Reproduce the rows from the very first one through the line containing "True or false: the data", replacing "pie" with "donut" throughout and leaving everything else unchanged.
---------- The data ----------
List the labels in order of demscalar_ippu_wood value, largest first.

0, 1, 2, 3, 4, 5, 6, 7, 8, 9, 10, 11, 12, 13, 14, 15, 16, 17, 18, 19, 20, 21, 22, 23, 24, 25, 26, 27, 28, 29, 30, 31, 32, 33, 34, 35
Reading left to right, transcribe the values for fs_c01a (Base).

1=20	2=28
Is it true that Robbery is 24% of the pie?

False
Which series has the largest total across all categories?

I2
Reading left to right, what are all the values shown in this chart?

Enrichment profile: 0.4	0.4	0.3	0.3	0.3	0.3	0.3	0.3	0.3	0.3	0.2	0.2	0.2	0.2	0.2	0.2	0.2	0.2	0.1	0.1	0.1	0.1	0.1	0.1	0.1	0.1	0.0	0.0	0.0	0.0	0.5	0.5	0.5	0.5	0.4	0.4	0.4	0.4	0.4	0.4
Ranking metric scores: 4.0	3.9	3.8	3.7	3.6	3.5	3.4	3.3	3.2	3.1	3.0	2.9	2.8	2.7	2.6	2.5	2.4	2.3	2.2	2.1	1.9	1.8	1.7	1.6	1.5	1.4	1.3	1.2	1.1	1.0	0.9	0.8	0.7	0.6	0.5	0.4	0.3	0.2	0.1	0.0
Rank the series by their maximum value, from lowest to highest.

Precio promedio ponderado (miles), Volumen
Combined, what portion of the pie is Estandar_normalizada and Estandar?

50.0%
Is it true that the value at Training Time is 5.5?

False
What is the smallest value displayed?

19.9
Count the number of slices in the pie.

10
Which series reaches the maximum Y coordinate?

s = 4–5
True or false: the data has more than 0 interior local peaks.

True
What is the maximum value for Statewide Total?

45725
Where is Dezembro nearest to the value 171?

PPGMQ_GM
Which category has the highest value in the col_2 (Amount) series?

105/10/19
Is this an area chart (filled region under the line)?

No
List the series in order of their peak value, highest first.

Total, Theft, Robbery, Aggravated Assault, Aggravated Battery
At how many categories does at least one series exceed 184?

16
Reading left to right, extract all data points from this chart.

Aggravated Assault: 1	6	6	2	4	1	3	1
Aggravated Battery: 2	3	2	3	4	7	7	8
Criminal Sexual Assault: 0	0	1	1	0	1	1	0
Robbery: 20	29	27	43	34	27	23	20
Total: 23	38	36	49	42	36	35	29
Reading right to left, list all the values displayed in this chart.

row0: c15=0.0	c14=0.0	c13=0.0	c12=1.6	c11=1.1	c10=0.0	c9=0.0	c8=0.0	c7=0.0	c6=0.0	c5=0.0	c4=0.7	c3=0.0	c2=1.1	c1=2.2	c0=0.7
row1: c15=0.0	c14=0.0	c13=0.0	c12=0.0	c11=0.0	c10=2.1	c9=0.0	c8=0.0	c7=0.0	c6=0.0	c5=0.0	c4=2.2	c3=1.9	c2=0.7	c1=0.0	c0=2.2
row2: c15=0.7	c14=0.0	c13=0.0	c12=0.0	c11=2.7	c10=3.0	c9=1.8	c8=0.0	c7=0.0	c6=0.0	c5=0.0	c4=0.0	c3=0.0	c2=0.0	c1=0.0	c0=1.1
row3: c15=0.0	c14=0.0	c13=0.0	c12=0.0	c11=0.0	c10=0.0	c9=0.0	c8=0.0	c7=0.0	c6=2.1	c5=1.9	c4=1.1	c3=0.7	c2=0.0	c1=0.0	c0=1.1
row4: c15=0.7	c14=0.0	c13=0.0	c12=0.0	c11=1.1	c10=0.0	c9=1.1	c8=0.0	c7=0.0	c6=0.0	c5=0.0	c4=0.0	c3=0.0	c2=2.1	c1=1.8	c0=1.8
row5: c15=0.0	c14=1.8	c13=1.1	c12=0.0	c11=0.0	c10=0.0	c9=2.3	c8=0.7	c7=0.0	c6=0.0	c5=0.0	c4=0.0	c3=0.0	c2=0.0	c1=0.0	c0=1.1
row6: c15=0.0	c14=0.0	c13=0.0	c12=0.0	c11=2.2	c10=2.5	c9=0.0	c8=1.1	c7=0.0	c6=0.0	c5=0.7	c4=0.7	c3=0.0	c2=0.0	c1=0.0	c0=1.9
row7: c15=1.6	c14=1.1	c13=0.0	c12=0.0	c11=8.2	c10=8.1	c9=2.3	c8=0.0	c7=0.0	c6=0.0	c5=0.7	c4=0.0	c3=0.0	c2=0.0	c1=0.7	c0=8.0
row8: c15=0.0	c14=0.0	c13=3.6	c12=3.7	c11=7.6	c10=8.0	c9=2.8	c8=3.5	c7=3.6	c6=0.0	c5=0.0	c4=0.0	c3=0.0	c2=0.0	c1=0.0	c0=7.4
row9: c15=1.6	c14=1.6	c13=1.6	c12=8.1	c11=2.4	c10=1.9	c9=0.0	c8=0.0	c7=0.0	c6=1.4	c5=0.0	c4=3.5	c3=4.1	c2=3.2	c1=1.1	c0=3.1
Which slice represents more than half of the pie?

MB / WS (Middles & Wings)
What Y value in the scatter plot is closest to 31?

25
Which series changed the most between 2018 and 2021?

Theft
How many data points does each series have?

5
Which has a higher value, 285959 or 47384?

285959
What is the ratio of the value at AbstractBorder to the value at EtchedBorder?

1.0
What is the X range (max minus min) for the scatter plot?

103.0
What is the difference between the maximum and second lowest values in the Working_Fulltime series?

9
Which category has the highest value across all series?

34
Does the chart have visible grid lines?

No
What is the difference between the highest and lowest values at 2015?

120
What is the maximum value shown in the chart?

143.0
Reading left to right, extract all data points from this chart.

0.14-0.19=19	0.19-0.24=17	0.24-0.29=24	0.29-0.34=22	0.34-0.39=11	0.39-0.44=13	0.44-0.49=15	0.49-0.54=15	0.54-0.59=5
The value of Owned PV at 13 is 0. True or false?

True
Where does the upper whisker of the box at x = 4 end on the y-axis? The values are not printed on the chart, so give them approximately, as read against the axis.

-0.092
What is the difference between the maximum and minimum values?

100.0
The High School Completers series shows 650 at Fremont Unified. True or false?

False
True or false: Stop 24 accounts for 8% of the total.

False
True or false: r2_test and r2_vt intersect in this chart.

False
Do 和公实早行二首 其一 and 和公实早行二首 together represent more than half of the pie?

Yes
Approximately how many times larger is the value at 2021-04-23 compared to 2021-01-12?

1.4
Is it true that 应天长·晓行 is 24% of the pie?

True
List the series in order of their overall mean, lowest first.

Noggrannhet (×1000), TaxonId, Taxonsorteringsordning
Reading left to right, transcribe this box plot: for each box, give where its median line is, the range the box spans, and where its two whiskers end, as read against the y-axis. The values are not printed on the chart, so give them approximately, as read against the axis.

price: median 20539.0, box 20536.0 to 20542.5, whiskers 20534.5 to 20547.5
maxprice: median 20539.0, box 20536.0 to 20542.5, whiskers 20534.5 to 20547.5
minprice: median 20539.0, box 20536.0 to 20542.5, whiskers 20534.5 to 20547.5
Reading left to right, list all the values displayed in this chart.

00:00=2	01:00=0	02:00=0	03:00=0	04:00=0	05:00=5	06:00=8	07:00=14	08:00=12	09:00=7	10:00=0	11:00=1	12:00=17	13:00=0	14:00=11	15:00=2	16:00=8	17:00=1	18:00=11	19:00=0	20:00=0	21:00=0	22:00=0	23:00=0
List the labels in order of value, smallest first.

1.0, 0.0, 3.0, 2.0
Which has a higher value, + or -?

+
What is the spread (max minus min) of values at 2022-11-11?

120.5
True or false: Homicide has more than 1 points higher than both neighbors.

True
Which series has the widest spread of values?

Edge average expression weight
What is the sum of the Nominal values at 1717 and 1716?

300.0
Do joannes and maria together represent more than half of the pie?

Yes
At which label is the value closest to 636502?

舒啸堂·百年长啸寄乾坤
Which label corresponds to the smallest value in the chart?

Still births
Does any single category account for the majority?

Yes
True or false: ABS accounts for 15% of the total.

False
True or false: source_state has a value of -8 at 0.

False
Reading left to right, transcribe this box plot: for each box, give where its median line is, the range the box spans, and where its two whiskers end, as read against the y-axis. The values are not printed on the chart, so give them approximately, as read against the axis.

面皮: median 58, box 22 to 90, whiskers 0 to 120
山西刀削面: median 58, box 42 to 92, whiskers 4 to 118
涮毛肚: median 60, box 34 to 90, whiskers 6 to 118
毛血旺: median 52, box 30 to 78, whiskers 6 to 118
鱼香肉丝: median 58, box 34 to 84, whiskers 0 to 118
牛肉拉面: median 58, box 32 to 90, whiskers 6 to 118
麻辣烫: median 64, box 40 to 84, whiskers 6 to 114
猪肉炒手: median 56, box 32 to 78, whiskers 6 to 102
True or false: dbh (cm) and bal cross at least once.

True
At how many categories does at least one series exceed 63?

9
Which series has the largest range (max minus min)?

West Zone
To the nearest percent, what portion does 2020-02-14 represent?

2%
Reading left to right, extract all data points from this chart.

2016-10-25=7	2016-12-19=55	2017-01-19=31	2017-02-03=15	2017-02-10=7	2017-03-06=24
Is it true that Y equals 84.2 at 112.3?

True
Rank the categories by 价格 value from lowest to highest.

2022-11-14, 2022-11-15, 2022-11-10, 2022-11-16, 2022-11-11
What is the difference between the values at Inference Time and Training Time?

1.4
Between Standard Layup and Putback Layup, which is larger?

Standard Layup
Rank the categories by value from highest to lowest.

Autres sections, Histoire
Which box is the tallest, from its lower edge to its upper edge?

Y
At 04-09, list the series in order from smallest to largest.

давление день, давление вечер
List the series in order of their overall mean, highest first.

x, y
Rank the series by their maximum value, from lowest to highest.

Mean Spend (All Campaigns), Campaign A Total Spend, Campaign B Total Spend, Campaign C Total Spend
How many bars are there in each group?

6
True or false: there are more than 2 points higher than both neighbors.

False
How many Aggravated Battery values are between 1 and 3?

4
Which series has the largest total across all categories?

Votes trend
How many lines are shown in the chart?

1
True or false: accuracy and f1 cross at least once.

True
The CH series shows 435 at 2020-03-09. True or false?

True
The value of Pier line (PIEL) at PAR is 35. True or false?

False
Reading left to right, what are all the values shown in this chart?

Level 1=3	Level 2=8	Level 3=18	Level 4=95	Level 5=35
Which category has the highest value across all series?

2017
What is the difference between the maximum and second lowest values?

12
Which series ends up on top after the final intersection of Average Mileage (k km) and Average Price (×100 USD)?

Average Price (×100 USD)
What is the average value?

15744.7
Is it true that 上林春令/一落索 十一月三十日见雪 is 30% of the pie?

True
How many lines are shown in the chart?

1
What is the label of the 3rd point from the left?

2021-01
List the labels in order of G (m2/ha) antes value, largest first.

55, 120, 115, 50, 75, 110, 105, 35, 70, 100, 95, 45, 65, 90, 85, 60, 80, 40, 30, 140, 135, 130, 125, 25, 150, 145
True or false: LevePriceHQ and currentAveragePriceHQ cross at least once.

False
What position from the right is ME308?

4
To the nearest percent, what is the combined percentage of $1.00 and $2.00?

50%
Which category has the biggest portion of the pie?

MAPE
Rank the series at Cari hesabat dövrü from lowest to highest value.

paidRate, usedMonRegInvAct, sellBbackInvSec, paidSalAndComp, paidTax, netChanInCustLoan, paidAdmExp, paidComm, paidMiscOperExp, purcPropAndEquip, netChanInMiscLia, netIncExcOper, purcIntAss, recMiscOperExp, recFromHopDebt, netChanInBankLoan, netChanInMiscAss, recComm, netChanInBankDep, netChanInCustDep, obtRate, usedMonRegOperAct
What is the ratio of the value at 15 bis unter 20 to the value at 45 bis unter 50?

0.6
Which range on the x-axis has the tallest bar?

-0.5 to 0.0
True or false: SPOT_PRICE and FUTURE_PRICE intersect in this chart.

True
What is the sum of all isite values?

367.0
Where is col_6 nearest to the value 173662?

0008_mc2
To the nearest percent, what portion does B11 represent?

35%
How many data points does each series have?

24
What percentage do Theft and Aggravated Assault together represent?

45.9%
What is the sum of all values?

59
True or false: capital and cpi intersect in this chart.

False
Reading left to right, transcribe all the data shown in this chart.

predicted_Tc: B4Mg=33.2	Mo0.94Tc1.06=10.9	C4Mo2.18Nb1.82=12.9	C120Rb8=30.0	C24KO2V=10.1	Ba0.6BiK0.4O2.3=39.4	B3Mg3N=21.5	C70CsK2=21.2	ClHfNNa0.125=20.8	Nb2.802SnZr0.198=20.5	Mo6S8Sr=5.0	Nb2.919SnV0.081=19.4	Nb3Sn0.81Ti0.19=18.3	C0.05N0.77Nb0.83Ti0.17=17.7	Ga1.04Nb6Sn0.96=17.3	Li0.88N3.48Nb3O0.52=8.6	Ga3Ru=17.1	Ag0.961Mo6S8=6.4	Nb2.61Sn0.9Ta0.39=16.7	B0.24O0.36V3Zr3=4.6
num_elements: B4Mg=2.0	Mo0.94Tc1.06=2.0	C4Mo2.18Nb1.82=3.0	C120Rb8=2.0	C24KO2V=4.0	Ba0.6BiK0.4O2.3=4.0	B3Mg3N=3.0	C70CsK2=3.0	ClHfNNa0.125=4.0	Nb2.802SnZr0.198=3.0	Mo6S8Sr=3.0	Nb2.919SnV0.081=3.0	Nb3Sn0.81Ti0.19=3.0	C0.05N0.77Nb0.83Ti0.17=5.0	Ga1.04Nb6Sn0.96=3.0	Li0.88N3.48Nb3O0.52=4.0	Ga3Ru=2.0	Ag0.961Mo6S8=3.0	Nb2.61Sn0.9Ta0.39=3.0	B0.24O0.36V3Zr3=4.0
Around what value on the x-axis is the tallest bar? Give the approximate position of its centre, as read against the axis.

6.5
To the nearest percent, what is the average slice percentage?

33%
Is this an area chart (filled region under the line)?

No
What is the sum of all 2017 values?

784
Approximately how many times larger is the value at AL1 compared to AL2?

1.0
----------
*Reply*.
List the labels in order of demscalar_ippu_wood value, largest first.

0, 1, 2, 3, 4, 5, 6, 7, 8, 9, 10, 11, 12, 13, 14, 15, 16, 17, 18, 19, 20, 21, 22, 23, 24, 25, 26, 27, 28, 29, 30, 31, 32, 33, 34, 35
Reading left to right, transcribe the values for fs_c01a (Base).

1=20	2=28
Is it true that Robbery is 24% of the donut?

False
Which series has the largest total across all categories?

I2
Reading left to right, what are all the values shown in this chart?

Enrichment profile: 0.4	0.4	0.3	0.3	0.3	0.3	0.3	0.3	0.3	0.3	0.2	0.2	0.2	0.2	0.2	0.2	0.2	0.2	0.1	0.1	0.1	0.1	0.1	0.1	0.1	0.1	0.0	0.0	0.0	0.0	0.5	0.5	0.5	0.5	0.4	0.4	0.4	0.4	0.4	0.4
Ranking metric scores: 4.0	3.9	3.8	3.7	3.6	3.5	3.4	3.3	3.2	3.1	3.0	2.9	2.8	2.7	2.6	2.5	2.4	2.3	2.2	2.1	1.9	1.8	1.7	1.6	1.5	1.4	1.3	1.2	1.1	1.0	0.9	0.8	0.7	0.6	0.5	0.4	0.3	0.2	0.1	0.0
Rank the series by their maximum value, from lowest to highest.

Precio promedio ponderado (miles), Volumen
Combined, what portion of the donut is Estandar_normalizada and Estandar?

50.0%
Is it true that the value at Training Time is 5.5?

False
What is the smallest value displayed?

19.9
Count the number of slices in the donut.

10
Which series reaches the maximum Y coordinate?

s = 4–5
True or false: the data has more than 0 interior local peaks.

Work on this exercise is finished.